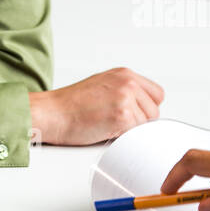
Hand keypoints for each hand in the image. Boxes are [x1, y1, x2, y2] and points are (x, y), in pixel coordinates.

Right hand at [27, 67, 164, 144]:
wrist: (52, 112)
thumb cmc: (70, 103)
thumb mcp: (102, 84)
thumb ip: (124, 90)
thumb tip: (142, 106)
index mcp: (125, 74)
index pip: (157, 94)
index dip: (146, 108)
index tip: (135, 114)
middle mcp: (128, 82)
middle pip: (154, 111)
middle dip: (139, 121)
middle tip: (117, 122)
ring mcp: (126, 98)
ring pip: (146, 124)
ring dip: (130, 130)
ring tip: (107, 124)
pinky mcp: (122, 116)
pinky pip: (135, 134)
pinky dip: (122, 137)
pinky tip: (105, 129)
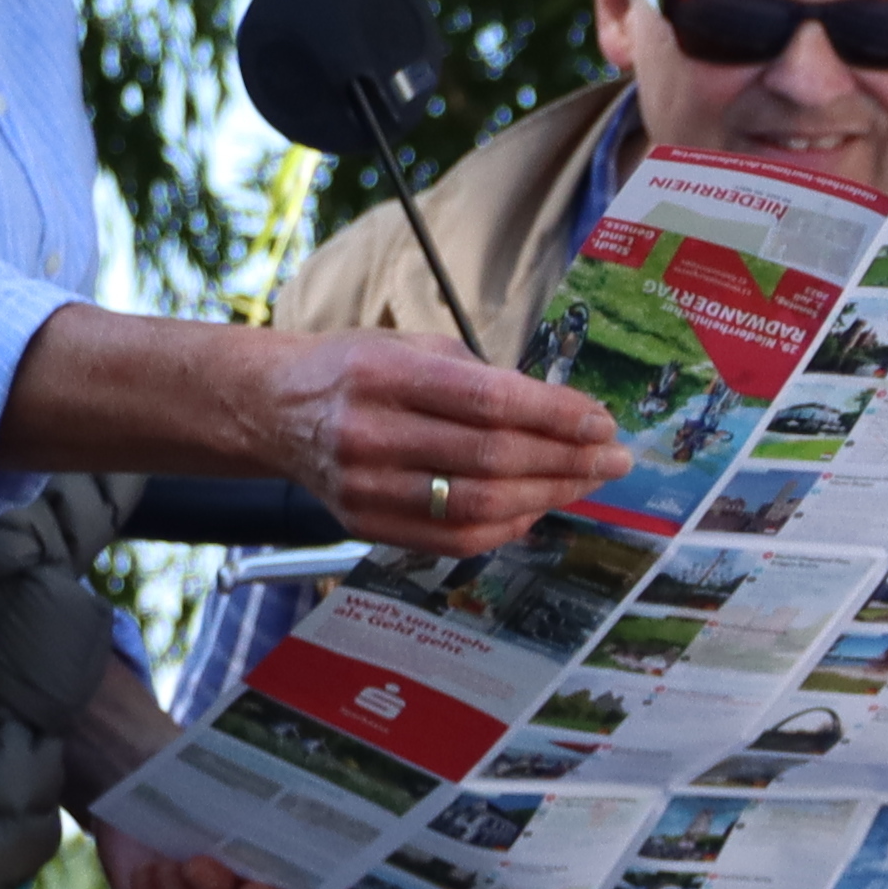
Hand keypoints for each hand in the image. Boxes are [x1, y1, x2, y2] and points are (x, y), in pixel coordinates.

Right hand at [273, 333, 626, 552]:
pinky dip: (507, 528)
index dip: (556, 416)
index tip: (602, 423)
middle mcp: (370, 433)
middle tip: (612, 459)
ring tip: (585, 482)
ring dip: (547, 497)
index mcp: (384, 375)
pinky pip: (453, 540)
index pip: (489, 401)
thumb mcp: (413, 348)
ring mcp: (365, 487)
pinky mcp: (364, 525)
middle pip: (492, 459)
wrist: (275, 409)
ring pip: (478, 506)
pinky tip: (537, 509)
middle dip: (566, 461)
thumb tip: (566, 415)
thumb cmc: (356, 370)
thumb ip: (484, 378)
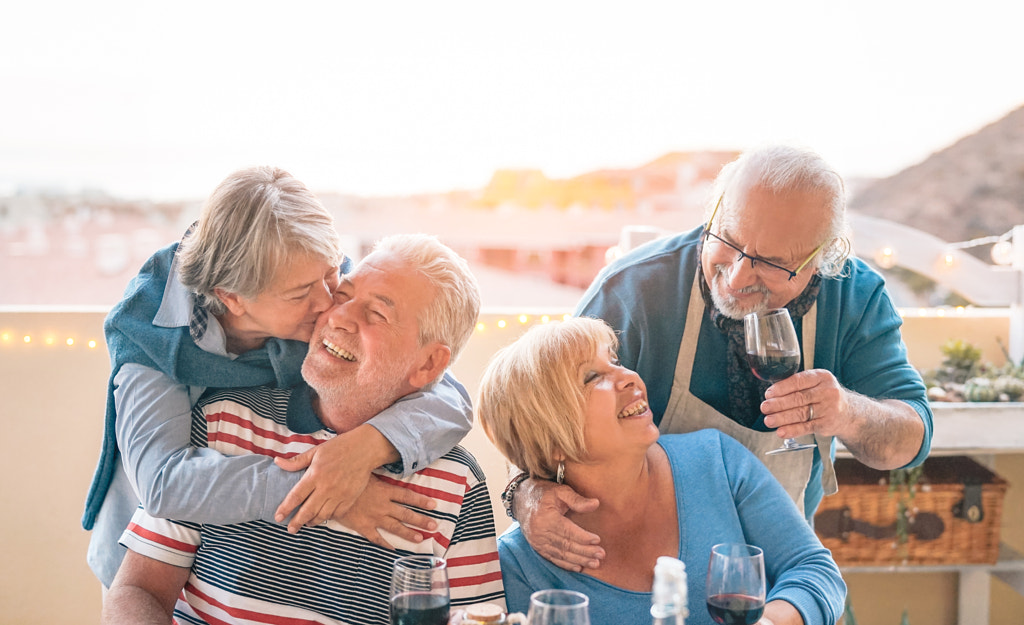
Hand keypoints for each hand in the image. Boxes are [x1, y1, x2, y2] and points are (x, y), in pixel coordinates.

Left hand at [274, 425, 397, 532]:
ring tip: (307, 523)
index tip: (278, 517)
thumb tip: (277, 462)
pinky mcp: (350, 498)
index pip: (296, 496)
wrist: (365, 449)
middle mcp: (326, 487)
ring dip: (312, 522)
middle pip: (307, 511)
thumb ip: (296, 461)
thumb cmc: (339, 448)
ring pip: (322, 515)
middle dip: (297, 522)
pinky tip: (324, 516)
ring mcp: (339, 495)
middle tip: (290, 529)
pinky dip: (328, 517)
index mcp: (315, 475)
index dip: (285, 509)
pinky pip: (337, 514)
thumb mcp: (315, 451)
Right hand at [337, 475, 438, 548]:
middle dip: (421, 520)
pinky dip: (385, 544)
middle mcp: (382, 506)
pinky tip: (393, 549)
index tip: (434, 504)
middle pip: (406, 514)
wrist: (329, 493)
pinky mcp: (363, 527)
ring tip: (420, 539)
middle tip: (434, 526)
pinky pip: (376, 538)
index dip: (421, 500)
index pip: (408, 496)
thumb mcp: (366, 471)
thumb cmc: (347, 479)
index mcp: (385, 491)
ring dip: (408, 534)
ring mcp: (374, 518)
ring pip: (395, 527)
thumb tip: (389, 459)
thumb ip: (379, 470)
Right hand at [515, 477, 603, 571]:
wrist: (520, 499)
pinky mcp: (537, 547)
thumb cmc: (543, 493)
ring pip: (561, 554)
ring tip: (594, 563)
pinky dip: (566, 565)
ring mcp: (537, 542)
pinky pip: (552, 558)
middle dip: (585, 552)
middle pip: (566, 545)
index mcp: (547, 517)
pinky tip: (578, 567)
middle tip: (601, 555)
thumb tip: (595, 504)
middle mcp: (541, 532)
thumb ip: (577, 499)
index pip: (568, 531)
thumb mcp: (560, 491)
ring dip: (579, 560)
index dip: (583, 537)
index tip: (597, 540)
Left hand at [761, 369, 849, 440]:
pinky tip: (781, 431)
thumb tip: (771, 394)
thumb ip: (797, 385)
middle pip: (798, 398)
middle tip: (764, 407)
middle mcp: (827, 391)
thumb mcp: (816, 383)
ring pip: (801, 413)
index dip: (781, 388)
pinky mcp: (827, 424)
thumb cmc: (824, 395)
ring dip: (782, 418)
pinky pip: (807, 427)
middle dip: (778, 404)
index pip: (799, 381)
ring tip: (769, 420)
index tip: (768, 394)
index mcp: (821, 377)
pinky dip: (792, 430)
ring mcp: (829, 408)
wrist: (849, 413)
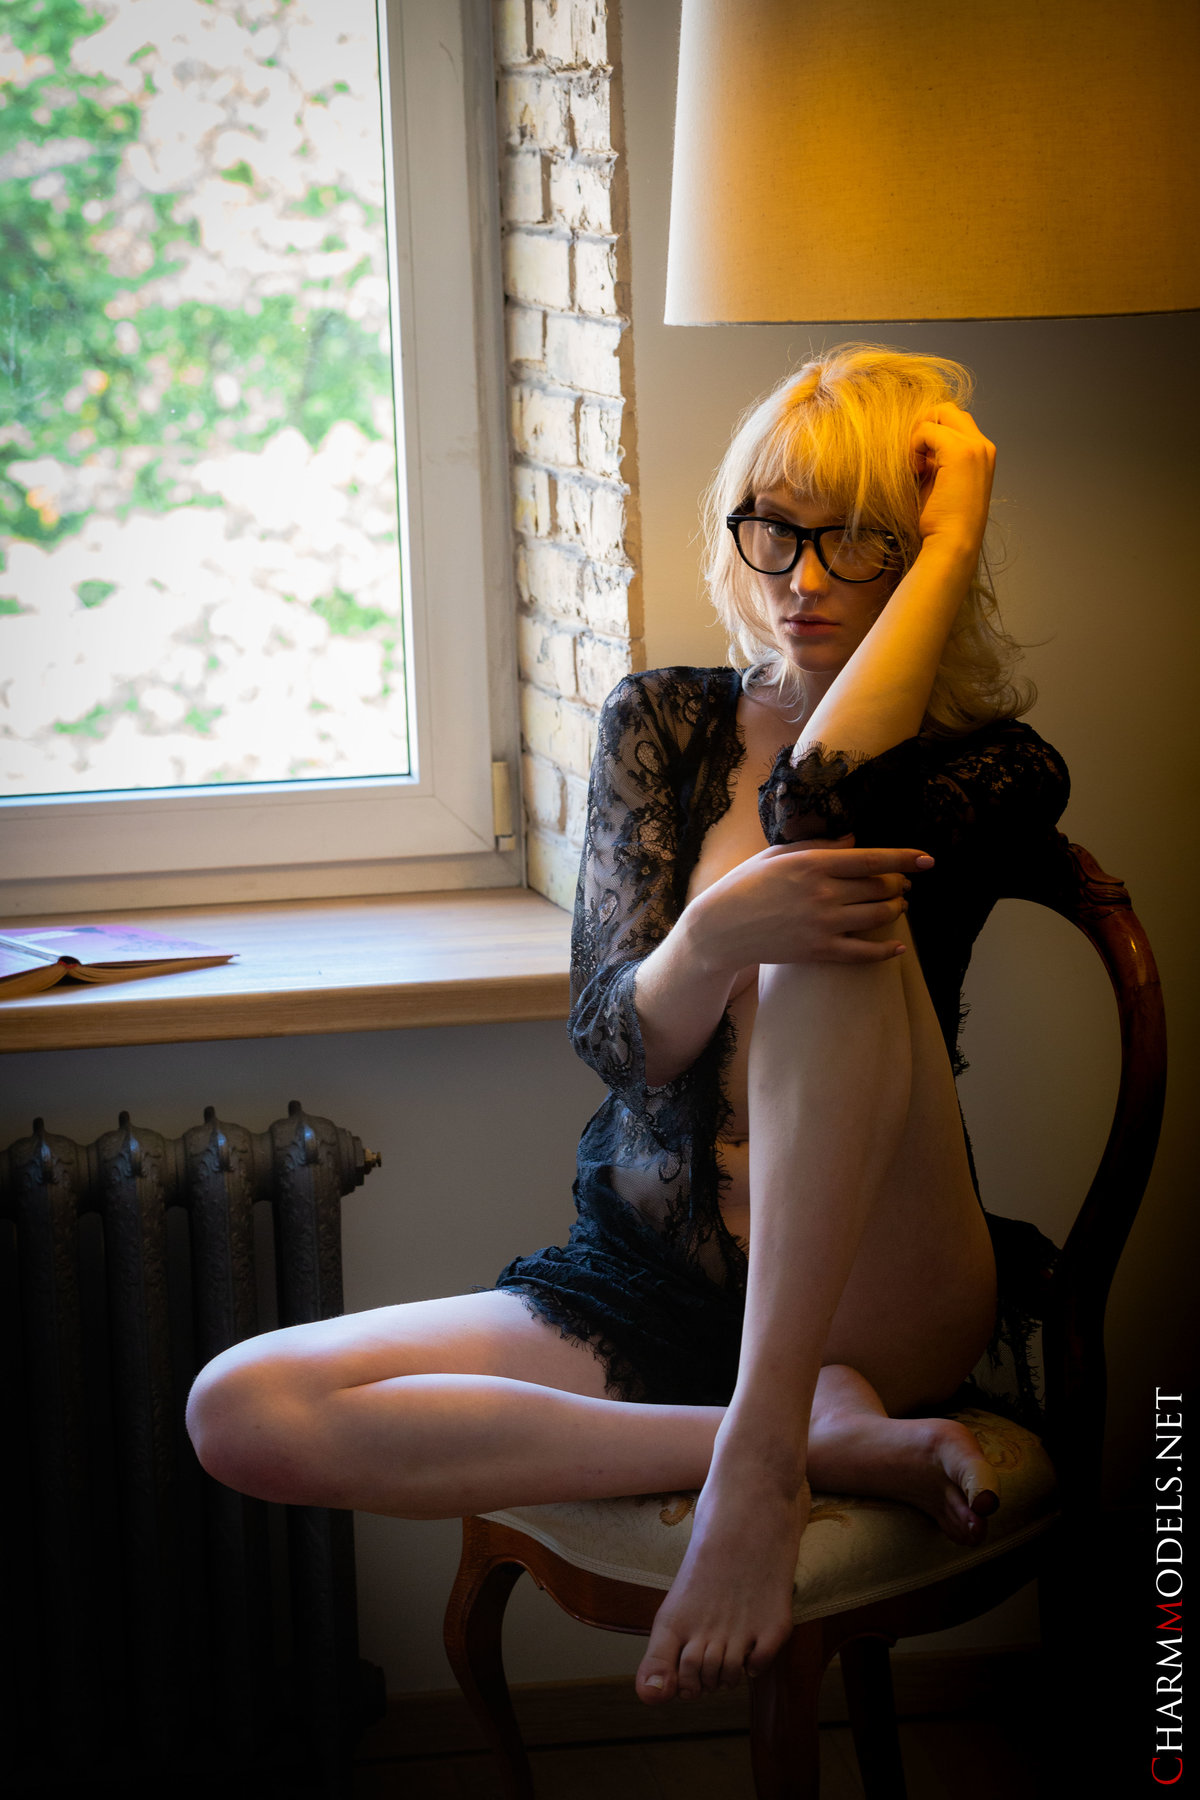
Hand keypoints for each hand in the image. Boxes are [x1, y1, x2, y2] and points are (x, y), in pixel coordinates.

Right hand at [685, 835, 932, 972]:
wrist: (719, 929)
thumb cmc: (745, 885)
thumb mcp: (777, 855)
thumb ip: (819, 846)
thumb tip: (856, 841)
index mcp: (814, 863)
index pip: (873, 860)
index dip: (905, 859)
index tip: (928, 859)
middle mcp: (824, 893)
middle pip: (881, 888)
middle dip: (900, 885)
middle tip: (903, 885)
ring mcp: (823, 924)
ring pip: (879, 916)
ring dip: (896, 910)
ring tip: (897, 906)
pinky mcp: (819, 952)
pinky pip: (864, 953)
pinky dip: (886, 951)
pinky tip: (899, 948)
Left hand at [910, 401, 994, 562]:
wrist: (952, 544)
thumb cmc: (942, 522)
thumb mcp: (940, 482)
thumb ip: (936, 459)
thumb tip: (917, 443)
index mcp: (982, 454)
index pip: (955, 421)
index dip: (931, 434)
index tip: (920, 463)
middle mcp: (983, 446)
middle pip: (948, 410)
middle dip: (923, 426)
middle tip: (913, 456)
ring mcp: (975, 447)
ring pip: (938, 414)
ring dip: (918, 437)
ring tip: (915, 467)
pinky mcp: (960, 451)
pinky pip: (927, 430)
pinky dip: (914, 446)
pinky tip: (915, 470)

* Aim of the task *
Tell how many lines of the material above contain the word "wrist", giving only the number.

* Final answer *
8